> [DATA SUPPLIED]
== Segment start ==

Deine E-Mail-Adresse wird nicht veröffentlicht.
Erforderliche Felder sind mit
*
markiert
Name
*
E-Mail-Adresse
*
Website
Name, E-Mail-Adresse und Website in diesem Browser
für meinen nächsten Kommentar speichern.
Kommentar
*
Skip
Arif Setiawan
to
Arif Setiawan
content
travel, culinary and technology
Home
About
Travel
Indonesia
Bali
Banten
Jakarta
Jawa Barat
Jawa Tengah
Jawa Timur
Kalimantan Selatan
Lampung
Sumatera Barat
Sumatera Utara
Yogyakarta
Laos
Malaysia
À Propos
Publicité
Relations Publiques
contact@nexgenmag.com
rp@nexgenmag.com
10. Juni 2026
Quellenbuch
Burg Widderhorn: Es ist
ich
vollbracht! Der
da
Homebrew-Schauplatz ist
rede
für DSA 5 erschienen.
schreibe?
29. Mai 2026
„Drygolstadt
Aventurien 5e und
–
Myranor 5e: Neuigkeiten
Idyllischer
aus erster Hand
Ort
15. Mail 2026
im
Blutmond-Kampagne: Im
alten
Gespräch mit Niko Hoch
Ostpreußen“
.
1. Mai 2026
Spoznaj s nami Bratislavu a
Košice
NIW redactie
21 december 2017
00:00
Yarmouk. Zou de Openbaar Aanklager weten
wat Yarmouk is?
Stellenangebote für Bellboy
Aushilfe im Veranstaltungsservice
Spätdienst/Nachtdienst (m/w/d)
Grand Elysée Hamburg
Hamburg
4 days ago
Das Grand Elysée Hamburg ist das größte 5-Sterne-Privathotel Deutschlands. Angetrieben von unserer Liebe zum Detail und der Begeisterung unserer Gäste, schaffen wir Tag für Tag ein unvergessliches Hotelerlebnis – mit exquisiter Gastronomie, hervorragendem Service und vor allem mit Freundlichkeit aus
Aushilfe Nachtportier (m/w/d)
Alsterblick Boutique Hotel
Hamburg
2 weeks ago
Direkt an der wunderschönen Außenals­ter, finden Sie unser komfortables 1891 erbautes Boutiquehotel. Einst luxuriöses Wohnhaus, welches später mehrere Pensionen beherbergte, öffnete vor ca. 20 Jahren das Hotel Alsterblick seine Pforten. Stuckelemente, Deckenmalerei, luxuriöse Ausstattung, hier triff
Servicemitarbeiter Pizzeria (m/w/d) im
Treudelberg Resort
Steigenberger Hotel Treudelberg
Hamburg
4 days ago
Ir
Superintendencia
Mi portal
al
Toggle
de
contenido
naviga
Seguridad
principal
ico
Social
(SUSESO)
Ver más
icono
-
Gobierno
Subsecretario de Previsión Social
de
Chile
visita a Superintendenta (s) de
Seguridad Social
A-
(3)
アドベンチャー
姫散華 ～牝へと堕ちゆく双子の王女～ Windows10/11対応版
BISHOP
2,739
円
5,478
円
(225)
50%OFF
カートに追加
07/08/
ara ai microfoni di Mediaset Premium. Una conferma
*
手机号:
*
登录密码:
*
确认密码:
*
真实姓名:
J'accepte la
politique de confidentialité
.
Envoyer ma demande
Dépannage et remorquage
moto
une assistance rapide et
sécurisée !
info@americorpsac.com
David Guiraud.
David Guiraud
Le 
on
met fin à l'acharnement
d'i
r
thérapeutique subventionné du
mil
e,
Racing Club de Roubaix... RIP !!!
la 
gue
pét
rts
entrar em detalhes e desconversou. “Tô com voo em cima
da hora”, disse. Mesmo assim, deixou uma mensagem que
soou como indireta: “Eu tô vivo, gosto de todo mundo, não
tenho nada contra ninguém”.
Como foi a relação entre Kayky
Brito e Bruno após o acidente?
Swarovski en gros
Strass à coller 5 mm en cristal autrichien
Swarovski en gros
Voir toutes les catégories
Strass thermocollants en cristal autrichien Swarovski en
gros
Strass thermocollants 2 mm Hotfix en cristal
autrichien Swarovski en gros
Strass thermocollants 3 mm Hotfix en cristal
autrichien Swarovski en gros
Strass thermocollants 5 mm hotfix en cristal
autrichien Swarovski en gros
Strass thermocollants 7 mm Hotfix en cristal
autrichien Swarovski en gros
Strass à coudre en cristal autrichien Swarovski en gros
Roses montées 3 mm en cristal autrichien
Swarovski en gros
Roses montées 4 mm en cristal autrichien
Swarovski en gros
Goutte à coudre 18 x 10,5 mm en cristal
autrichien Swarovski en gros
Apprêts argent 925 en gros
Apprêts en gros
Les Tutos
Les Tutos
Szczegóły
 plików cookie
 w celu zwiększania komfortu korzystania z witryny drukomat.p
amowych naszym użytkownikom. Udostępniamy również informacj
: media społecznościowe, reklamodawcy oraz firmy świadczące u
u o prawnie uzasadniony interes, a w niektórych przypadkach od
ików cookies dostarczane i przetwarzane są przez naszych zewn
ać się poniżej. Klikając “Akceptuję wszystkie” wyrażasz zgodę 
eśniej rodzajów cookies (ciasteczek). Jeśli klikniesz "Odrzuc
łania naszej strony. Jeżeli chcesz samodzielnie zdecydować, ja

== Segment end ==

> [PROBLEM DETAILS] Report every line of the data above that contains the string "coudre" by copying it in full.

> [WRITTEN RESPONSE]
Strass à coudre en cristal autrichien Swarovski en gros
Goutte à coudre 18 x 10,5 mm en cristal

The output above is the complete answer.